Текст:
- - - - - - -
Нерон, как сообщается, пребывал в состоянии ужаса до тех пор, пока к нему не пришли высшие чины преторианской гвардии, чтобы выразить поздравления по поводу его спасения от грозившей гибели, а депутации от соседних городов вскоре последовали их примеру. От этого ему стало несколько легче, и он заставил себя уехать в Неаполис (Неаполь). Оттуда он написал письмо Сенату, сообщив, что один из вольноотпущенников Агриппины был пойман с поличным при попытке лишить его жизни и что она, сознавая свою вину, как подстрекательница этого преступления, заплатила за это сполна. Затем в письме перечислялись все мыслимые обвинения, какие только могли быть выдвинуты против его матери, начиная со времен правления Клавдия и далее. Оно включало, по словам Квинтилиана, следующее высказывание: «Я едва в состоянии поверить, что мне ничего больше не грозит. Но это мне не доставляет никакой радости».
- - - - - - -
Имеющиеся данные:

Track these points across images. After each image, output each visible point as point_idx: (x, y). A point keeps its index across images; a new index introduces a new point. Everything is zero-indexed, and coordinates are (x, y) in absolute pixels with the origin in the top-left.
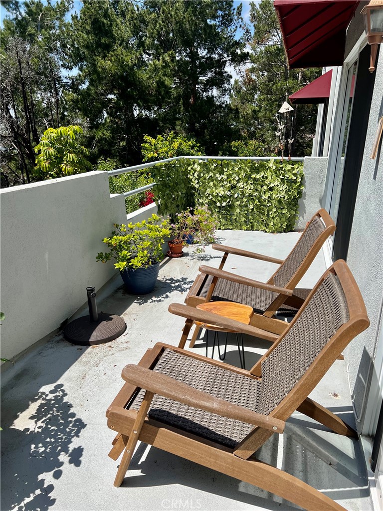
- - - - - - -
Изучите материал:
**A.** Назовите город, куда Нерон заставил себя уехать согласно тексту о Нероне.
**B.** Подхватите текст о Нероне и продолжите его сразу после последнего предложения.

Ответы к заданиям:
**A.** Неаполис (Неаполь).

**B.**
Убийство произошло между 19-м и 23 марта 59 года. Как мы узнаем из записи, члены Арвальского братства – элитного органа, включающего в себя некоторых наиболее влиятельных в государственной политике патрициев, – проводили 28 марта свое периодическое религиозное собрание в Риме. У них был обычай возносить жертвы за членов императорского семейства. Но на этот раз они не приносили жертв. Было слишком непонятно, за кого следовало бы совершать жертвоприношение и каким образом это выразить. Тогда 5 апреля они собрались снова и должным образом совершили жертвоприношение. К тому времени уже был издан сенатский эдикт, каким они могли руководствоваться, и они воздавали богам благодарность за спасение императора.
Но Нерон все еще не вернулся в столицу. Он отложил свое возвращение до сентября. Это было неловкое выжидание, и нелицеприятные надписи были видны на улицах.
Трое – Нерон, Алкмеон и Орест – матерей убивали. Сочти – найдешь: Нерон – убийца матери.
Чем не похожи Эней и наш властитель? Из Трои Тот изводил отца – этот извел свою мать.
(Светоний. Нерон, 39)
И все-таки в целом Нерона довольно хорошо встретили, когда он наконец-то возвратился в Рим. Убийство не отразилось на его положении непосредственно. Возможно, для сенаторов и остальных было предпочтительнее отвести глаза от размышлений над тем, что же действительно произошло на берегу Неаполитанского залива, и считать, что сосуществование Нерона и Агриппины создавало невыносимую ситуацию, опасную для государства и его влиятельных людей, которые легко могли быть вовлечены в ядовитую ненависть между матерью императора и ее сыном. Было облегчением, что это положение закончилось. И теперь то из одной провинции, то из другой полились покорные выражения лояльности.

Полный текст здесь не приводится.